Furthering the cause for senior citizens for a wholesome financial security after the active service life, SBI Ecowrap has also suggested that the government should maintain parity in interest rates between organised sector/EPF and unorganised/PPF.

It said that as small savings scheme (SSS) rates are adjusted in every quarter, the government should ideally remove the 15 year lock-in period for the PPF and give the investors the option to withdraw their money within a stipulated time.

The report also brought about interning aspect of SSS. According to it, the post-office savings deposits are negatively correlated to per capita income while bank deposits are positively correlated with per capita income. This indicate that poor people are more reliant on post-offices for their savings and when the income increase they shift to bank deposits first and not to financial products.

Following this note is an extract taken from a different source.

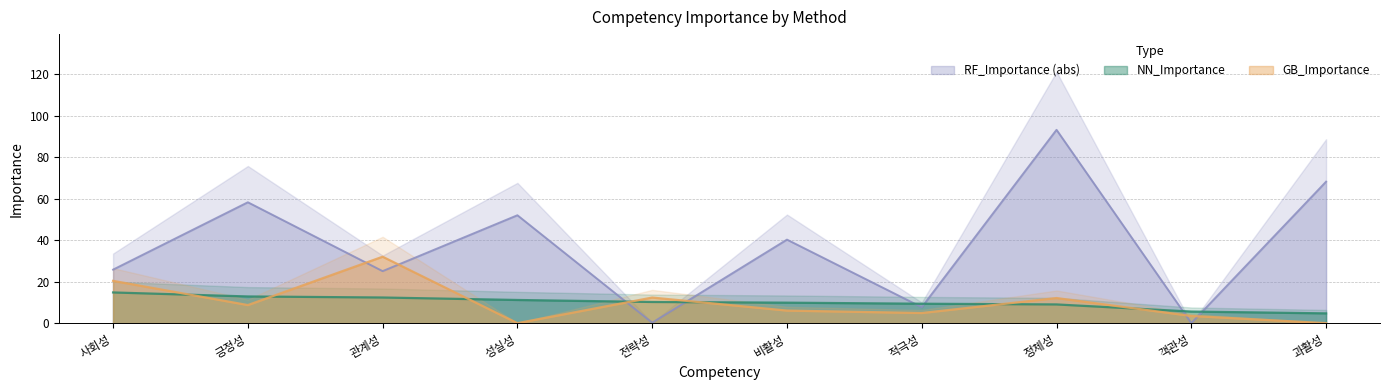

What is the label of the 3rd point from the left?

관계성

That's why the proportion of post-office deposits in Maharashtra & Delhi, where per capita income is very high is only 60 per cent.

Moreover, in states with low per capita income like West Bengal, Uttar Pradesh, Rajasthan and Bihar, the elderly population of 60+ has a clear preference to invest in post office saving deposits.

Also, what has sparked this large interest in small savings. The report said this can be found after seeing the trend of last 20 years data on gross small savings collections. In this, a structural break is clearly visible in 2008-09. The share of different states in gross small saving collections were declining till the global financial crisis. However, post the financial crisis in 2008, there has been a significant jump in preference for post office savings. This jump is maximum in low income states like West Bengal and even in high income states like Maharashtra.

Fourthly, the report said, the huge post-office collections in states like West Bengal and Uttar Pradesh and the preponderance of Kisan Vikas Patras (indicate the lack of financial literacy for the products like mutual funds, etc. particularly in West Bengal, sometimes the left of political ideology that everything that market does is bad in fact results in asymmetric results with poor people investing more in chit funds, etc. the live example of this is the Rs 20,000-30,000 crore Saradha scam. Most of the times these types of scams are also the product of political dispensation.

"We believe the Government has taken the best decision of not changing the rates on small saving schemes as we are currently going through an unprecedented pandemic crisis," said the Ecowrap report.